NOTEPAD++ REGEX - I can't get what's in between two strings, I don't get it

I'm so close to understanding regex. I'm a bit stumped, I thought i understood lazy and greedy.
Here is my current regex: <g_n><!\[CDATA\[([^]]+)(?=]]><\/g_n>)
My current regex makes:
<g_n><![CDATA[xxxxxxxxxx]]></g_n>
match to:
<g_n><![CDATA[xxxxxxxxxx
But I want to make it match like this:
xxxxxxxxxx
You want
<g_n><!\[CDATA\[(.*?)]]></g_n>
then if you want to replace it use
\1
in the replacement box
Your matching the whole string, the brackets around the .*? match all of that and put it in the \1 variable
So the match will be all of the string with \1 referring to what you want
To change the xxxxx
Regex :
(<g_n><![CDATA[)(?:.*?)(]]></g_n>)
Replacement
\1WHAT YOU WANT TO CHANGE TO\2
It looks like you need to add escape slashes to the two closing square brackets, as they are literals from the string you're parsing.

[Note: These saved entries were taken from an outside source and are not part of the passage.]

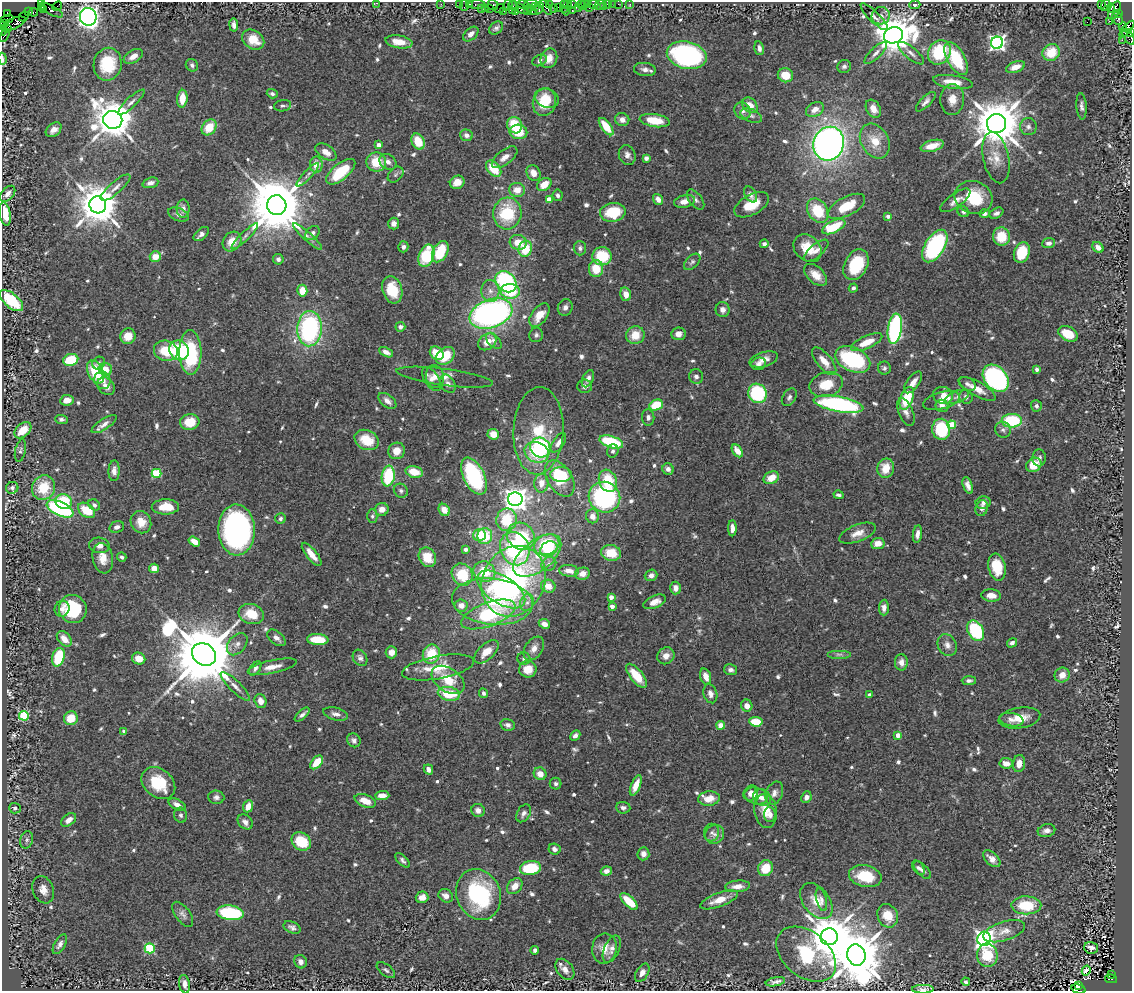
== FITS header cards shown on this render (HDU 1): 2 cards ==
NAXIS1  =                 1130
NAXIS2  =                  989

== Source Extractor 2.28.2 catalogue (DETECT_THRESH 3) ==
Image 1130 x 989 px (HDU 1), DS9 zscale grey, 1 PNG px = 1 image px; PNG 1134 x 993 px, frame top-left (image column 1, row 989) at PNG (2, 2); each listed source drawn as its Kron ellipse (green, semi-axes under 4 px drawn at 4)
Background 0.856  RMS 0.026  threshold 0.0793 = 3 sigma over >= 5 px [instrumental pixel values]
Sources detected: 725; of the 725, the 500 brightest by FLUX_AUTO listed and drawn (225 fainter detections omitted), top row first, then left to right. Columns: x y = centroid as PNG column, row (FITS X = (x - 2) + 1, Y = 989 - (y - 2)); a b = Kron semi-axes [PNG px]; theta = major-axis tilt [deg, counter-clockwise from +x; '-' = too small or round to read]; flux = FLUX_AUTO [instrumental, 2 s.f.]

<g_n><!\[CDATA\[.*+?\]\]><\/g_n>
^ ^
Any square brackets not being escaped by backslashes will be treated as regex operational brackets, which in this case won't catch the input string.
EDIT, I think the +? is redundant.
\[.*\]\]> ...
should suffice, since .* means any character, any amount of times.
Tested with notepad++ 6.3.2:
find: (<g_n><!\[CDATA\[)([^]]+)(?=]]></g_n>)
replace: $1WhatYouWant
You can replace + by * in the pattern to match void CDATA:
<g_n><![CDATA[]]></g_n>